Some educators report dramatic improvements in student behavior as well. Several years ago at John M. Patterson School in Philadelphia, Principal Kenneth Jessup was so tired of the fighting that frequently marred recess that he considered early retirement. But after the schoolyard’s overhaul, suspensions in the elementary school dropped from 30 a year to zero. Jessup credits the new schoolyard. “The students actually have something to do now during recess, whereas before, it was just an empty space with chunks of loose concrete,” he says.

Pediatricians point to the impact of green space on health. Decades of research have shown that exposure to nature yields physical and mental health benefits. Positive outcomes include reduced stress, fewer instances of depression and anxiety, improved concentration, lower obesity rates, and reduced blood pressure. Tree canopy, too, counters air pollution, which can help prevent respiratory illnesses like asthma.

Historic opportunity

Given all the benefits of green, engaging, healthful schoolyards, why don’t more school districts commit to renovating them? One reason is the fear (unfounded, it turns out) that such renovations are prohibitively expensive. Our new study, "Green Schoolyards Bring Major Benefits," effectively dispels the misconception among school administrators about the price tag of transforming asphalt-covered and treeless schoolyards into green schoolyards.

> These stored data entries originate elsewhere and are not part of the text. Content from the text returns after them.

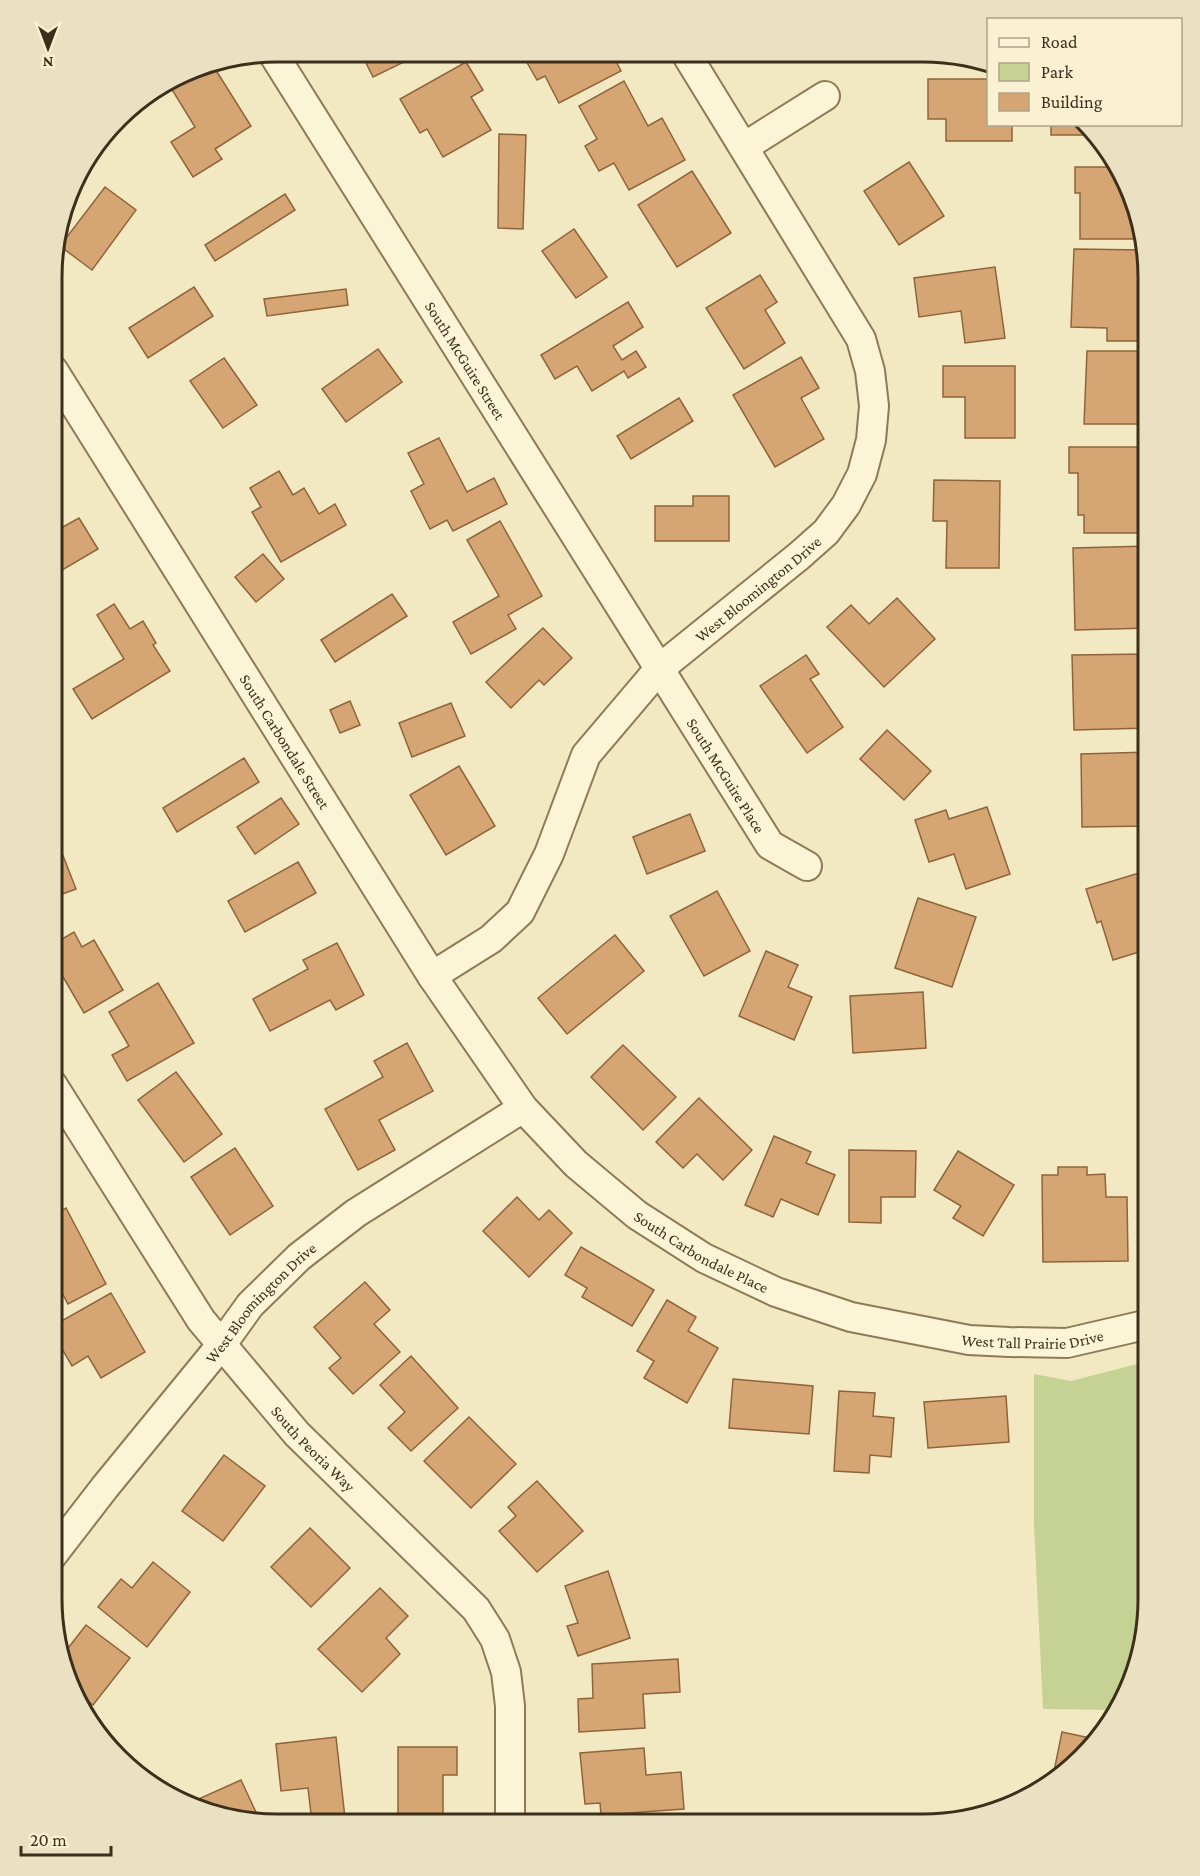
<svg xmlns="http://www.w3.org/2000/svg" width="1200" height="1876" viewBox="0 0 1200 1876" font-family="'Crimson Pro',serif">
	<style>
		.green { fill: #c5d294 }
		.building { fill: #d5a574; stroke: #90643a; stroke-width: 1.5 }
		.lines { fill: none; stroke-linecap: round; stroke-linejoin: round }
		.minor-casing { stroke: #8e7a57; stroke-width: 32 }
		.minor { stroke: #fcf4d6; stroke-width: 28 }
		.labels { text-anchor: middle; stroke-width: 5; stroke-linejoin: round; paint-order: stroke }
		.street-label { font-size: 16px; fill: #3d2f1c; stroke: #f9f1d2 }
		.rim { fill: none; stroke: #3d2f1c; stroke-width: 3 }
	</style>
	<rect width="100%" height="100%" fill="#f2e9c2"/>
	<!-- green -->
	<path class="green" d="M1149,1361L1148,1614L1132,1685L1118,1710L1043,1709L1034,1525V1374L1071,1381Z"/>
	<!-- building -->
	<g class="building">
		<path d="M360,51H401L406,61L373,77Z"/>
		<path d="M521,52H611L621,71L559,103L545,76L537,80Z"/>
		<path d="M466,62L483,90L471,97L491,130L443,157L427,129L420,133L400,99Z"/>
		<path d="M212,64L251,126L215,149L222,159L193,177L171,142L195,127L168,83L192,68Z"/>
		<path d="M928,79H988V124H1012V141H946V119H928Z"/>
		<path d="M624,81L648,126L662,118L685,160L629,190L614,163L599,171L585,146L597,139L579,106Z"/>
		<path d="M1051,124H1087L1098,135H1051Z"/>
		<path d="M499,134L526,135L523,229L498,228Z"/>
		<path d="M909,162L944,216L899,245L864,191Z"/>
		<path d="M1075,167H1118L1132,190L1141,239H1080V193H1075Z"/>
		<path d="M692,171L731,233L677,267L638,205Z"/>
		<path d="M105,187L136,210L92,270L60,246Z"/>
		<path d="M285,194L295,210L215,261L205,245Z"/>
		<path d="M574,229L607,277L576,298L542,251Z"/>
		<path d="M1074,249L1144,250L1149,277V341H1107V328L1071,327Z"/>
		<path d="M995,267L1005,338L965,343L961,311L919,317L914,278Z"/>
		<path d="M760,275L777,302L765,310L785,343L744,369L706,308Z"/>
		<path d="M194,287L213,316L148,358L129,328Z"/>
		<path d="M346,289L348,305L267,316L264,299Z"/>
		<path d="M628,302L643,327L613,346L622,360L636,351L646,367L628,378L624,371L592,391L577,366L555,379L541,355Z"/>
		<path d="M378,349L402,382L346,422L322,389Z"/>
		<path d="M1087,351H1149V424H1084Z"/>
		<path d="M801,357L819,388L801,398L824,439L775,467L733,395Z"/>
		<path d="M224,358L257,405L223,428L190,381Z"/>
		<path d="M943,366H1015V438H965V397H943Z"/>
		<path d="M679,398L693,421L631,459L617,436Z"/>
		<path d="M439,438L467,492L494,478L507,504L453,531L447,520L430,529L411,491L424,484L408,453Z"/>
		<path d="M1069,447H1149V533H1084V515H1078V473H1069Z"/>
		<path d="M279,471L293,495L304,488L319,514L335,504L346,525L281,562L252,512L261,507L250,488Z"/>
		<path d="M934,480L1000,481L999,568H946L947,521H933Z"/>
		<path d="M693,496H729V541H655V506H693Z"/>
		<path d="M79,518L98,549L52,576V533Z"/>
		<path d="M500,521L542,596L508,615L516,629L471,654L453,622L499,596L467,540Z"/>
		<path d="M1149,546V628L1075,630L1073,548Z"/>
		<path d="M263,554L284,579L256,602L235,577Z"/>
		<path d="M392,594L407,616L335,662L321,640Z"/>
		<path d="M897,598L935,639L884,687L827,627L851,605L869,624Z"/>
		<path d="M114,604L130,629L143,621L156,643L153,645L170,671L92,719L73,689L124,659L97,615Z"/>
		<path d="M543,628L572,658L544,685L539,680L511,708L486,682Z"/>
		<path d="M1149,654V728L1074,730L1072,655Z"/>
		<path d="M806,655L819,674L810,679L843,727L807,753L760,686Z"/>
		<path d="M350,701L360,725L340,733L330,710Z"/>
		<path d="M451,703L465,736L412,757L399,723Z"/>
		<path d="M887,730L931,771L904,800L860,759Z"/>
		<path d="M1149,752V826L1082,827L1081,754Z"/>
		<path d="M244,758L259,782L177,832L163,808Z"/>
		<path d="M459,766L495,826L446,855L410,795Z"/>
		<path d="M281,798L299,824L255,854L237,827Z"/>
		<path d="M987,807L1010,874L966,889L954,854L929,862L915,820L946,810L949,819Z"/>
		<path d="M690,814L705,851L647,874L633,837Z"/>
		<path d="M62,853L76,889L52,898V857Z"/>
		<path d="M298,862L316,893L245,932L228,901Z"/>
		<path d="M1149,870V949L1113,960L1101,921L1097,923L1086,889Z"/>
		<path d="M717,891L750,951L704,976L670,916Z"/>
		<path d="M918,898L976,917L952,987L895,968Z"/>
		<path d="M74,932L82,947L94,940L123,990L84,1013L52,958V945Z"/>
		<path d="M615,935L644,971L567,1034L538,998Z"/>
		<path d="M337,943L364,995L336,1010L330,1000L270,1031L253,999L308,969L303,960Z"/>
		<path d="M766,951L798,965L788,987L812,997L794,1040L739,1016Z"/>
		<path d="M158,983L194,1043L127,1081L112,1055L129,1046L109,1012Z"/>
		<path d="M923,992L926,1048L853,1053L850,996Z"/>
		<path d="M407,1043L433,1091L379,1120L395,1150L358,1170L325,1109L383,1077L374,1061Z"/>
		<path d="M623,1045L676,1097L643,1130L591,1077Z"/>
		<path d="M176,1072L222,1134L184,1162L138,1100Z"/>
		<path d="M699,1098L752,1150L723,1180L697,1154L683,1168L656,1142Z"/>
		<path d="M774,1136L811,1152L806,1163L835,1175L818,1215L781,1199L773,1217L745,1205Z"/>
		<path d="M235,1148L273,1206L230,1235L191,1177Z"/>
		<path d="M849,1150L916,1151L915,1197H881V1223L849,1222Z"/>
		<path d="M958,1151L1014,1185L983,1236L953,1218L961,1206L934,1190Z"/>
		<path d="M1145,1160H1149V1239H1143Z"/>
		<path d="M1058,1167H1087V1175L1105,1174L1106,1197H1127L1128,1261L1043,1262L1042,1175H1058Z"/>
		<path d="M517,1197L539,1220L549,1210L572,1233L529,1277L483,1231Z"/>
		<path d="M66,1208L106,1284L68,1304L51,1272L52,1216Z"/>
		<path d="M581,1247L654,1290L632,1326L582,1297L587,1288L565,1275Z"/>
		<path d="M365,1282L390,1310L374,1324L400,1352L353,1394L329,1368L341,1358L314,1327Z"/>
		<path d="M111,1293L145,1352L101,1378L88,1356L72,1366L51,1330V1327Z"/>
		<path d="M667,1300L696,1317L688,1331L718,1348L687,1403L644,1378L654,1361L637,1351Z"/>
		<path d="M411,1356L458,1408L411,1451L388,1428L405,1412L380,1385Z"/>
		<path d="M733,1379L813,1386L809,1434L729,1428Z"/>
		<path d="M839,1391L875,1393L873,1416L894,1418L891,1457L870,1455L869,1473L834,1471Z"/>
		<path d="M1006,1396L1009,1442L928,1448L924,1402Z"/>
		<path d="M469,1417L516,1464L471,1508L424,1461Z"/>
		<path d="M224,1455L265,1486L223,1541L182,1511Z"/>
		<path d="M537,1481L583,1531L537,1572L499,1531L516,1516L508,1507Z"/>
		<path d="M310,1528L350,1568L311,1607L271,1567Z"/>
		<path d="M153,1562L190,1592L147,1647L98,1607L121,1579L132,1588Z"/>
		<path d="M608,1571L630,1638L578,1656L567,1626L578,1623L565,1586Z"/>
		<path d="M380,1588L408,1616L386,1638L400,1654L362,1692L318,1649Z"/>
		<path d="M86,1625L130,1658L93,1705L69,1687L62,1656Z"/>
		<path d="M678,1659L680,1692L643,1694L645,1728L579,1732L578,1699L593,1698L592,1664Z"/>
		<path d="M1062,1732L1099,1740L1062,1777L1053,1776Z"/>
		<path d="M336,1737L345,1818L312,1822L308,1788L281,1791L276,1744Z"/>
		<path d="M398,1747H457V1775H443V1817H398Z"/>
		<path d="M644,1748L646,1775L681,1772L684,1809L601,1815L600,1803L585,1804L580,1753Z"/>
		<path d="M241,1780L261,1823H248L185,1805Z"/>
	</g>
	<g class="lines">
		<!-- minor casing -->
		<g class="minor-casing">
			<g id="minor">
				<path id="s1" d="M272,52L770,845L807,866"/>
				<path d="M744,147L825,96"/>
				<path id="s2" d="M53,370L432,976L523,1108L576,1164L637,1215L704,1258L776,1292L851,1317L969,1340L1009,1342L1067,1343L1149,1324"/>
				<path id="s3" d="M432,976L491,939L520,912L549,854L586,755L659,669L799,556L826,532L846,505L862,474L871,440L874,406L870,371L861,339L685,52"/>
				<path id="s4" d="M52,1084L201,1320L297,1434L476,1609L495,1639L506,1672L510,1706V1824"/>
				<path id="s5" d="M51,1557L105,1487L222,1344L250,1305L299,1257L356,1213L523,1108"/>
			</g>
		</g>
		<!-- minor -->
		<use href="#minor" class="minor"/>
	</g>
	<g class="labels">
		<!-- street labels -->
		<g class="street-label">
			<text dy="6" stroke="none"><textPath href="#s1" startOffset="364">South McGuire Street</textPath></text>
			<text dy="6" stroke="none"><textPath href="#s3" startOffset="520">West Bloomington Drive</textPath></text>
			<text dy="6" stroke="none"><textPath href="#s2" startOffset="438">South Carbondale Street</textPath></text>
			<text dy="6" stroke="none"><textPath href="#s1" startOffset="854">South McGuire Place</textPath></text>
			<text dy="6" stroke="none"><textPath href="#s2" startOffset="1106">South Carbondale Place</textPath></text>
			<text dy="6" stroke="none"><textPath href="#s5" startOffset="330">West Bloomington Drive</textPath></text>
			<text dy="6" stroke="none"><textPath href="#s2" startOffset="1454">West Tall Prairie Drive</textPath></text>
			<text dy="6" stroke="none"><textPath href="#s4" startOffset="450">South Peoria Way</textPath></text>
		</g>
	</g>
	<!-- crop -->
	<path d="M0 0H1200V1876H0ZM277 62H923A215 215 0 0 1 1138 277V1599A215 215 0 0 1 923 1814H277A215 215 0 0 1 62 1599V277A215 215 0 0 1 277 62Z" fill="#eae1c3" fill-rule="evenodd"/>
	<path class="rim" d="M277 62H923A215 215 0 0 1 1138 277V1599A215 215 0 0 1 923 1814H277A215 215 0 0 1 62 1599V277A215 215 0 0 1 277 62Z"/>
	<!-- legend -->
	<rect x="987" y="18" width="195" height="108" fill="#f9f1d2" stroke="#aea389" stroke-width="1.5"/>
	<rect x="999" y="38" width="30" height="9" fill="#fcf4d6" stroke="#aea389" stroke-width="1.5"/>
	<text x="1041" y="48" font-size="18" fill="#3d2f1c">Road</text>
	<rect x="999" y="63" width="30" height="18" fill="#c5d294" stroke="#aea389" stroke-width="1.5"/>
	<text x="1041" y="78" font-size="18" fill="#3d2f1c">Park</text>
	<rect x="999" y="93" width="30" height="18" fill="#d5a574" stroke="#aea389" stroke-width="1.5"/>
	<text x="1041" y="108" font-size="18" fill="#3d2f1c">Building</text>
	<!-- north arrow -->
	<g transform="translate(48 48) rotate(180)" stroke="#f9f1d2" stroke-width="4.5" paint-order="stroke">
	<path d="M0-4.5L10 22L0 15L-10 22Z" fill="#3d2f1c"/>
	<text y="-9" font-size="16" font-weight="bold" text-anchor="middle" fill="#3d2f1c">N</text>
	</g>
	<!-- scale -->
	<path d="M21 1846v9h90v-9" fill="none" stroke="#3d2f1c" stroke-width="3"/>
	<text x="30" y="1846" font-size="18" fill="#3d2f1c" stroke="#f9f1d2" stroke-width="4.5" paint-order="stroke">20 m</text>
</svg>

We commissioned MKThink, a strategic design consultancy, to conduct a cost-benefit analysis that concluded investments in green schoolyards could return benefits of up to four times the initial cost. “We’ve always known that green schoolyards make common sense for schools, and this study backs that up with dollars and cents,” says Guillermo Rodriguez, California state director and vice president for the Pacific region at TPL.

The study compared the typical cost of building and maintaining a “gray” or asphalt-covered schoolyard in California to a “green” schoolyard over two decades. While gray schoolyards had a moderately lower initial renovation cost ($2.3 million compared to $2.6 million for green schoolyards), they produced no benefits over time, with schools continuing to sink money into resealing asphalt.

After the initial investment, green schoolyards brought in almost $600,000 in net benefits, including increased student attendance and academic performance, greater staff retention, and savings on heating and cooling costs.

New federal funding is now available to schools that want to re-imagine their schoolyards. The pandemic spawned an alphabet soup of relief packages—the Elementary and Secondary School Emergency Relief Fund (ESSER), the Infrastructure Investment and Jobs Act (IIJA), and the State and Local Fiscal Recovery Funds (SLFRF). Together, they provided more than $470 billion to address learning loss, improve climate infrastructure, and support healthy communities. School districts around the country are applying ESSER funds as well as SLRF funds to build playgrounds, gardens, recreation amenities, outdoor classrooms, and community schoolyards.

Transforming schoolyards improves children’s health and learning, bolsters climate resilience, and expands park access. The funds present an historic opportunity to tackle some of society’s—and public education’s—biggest challenges, adds Regas. “This model has been tested in hundreds of school districts with tremendous success.”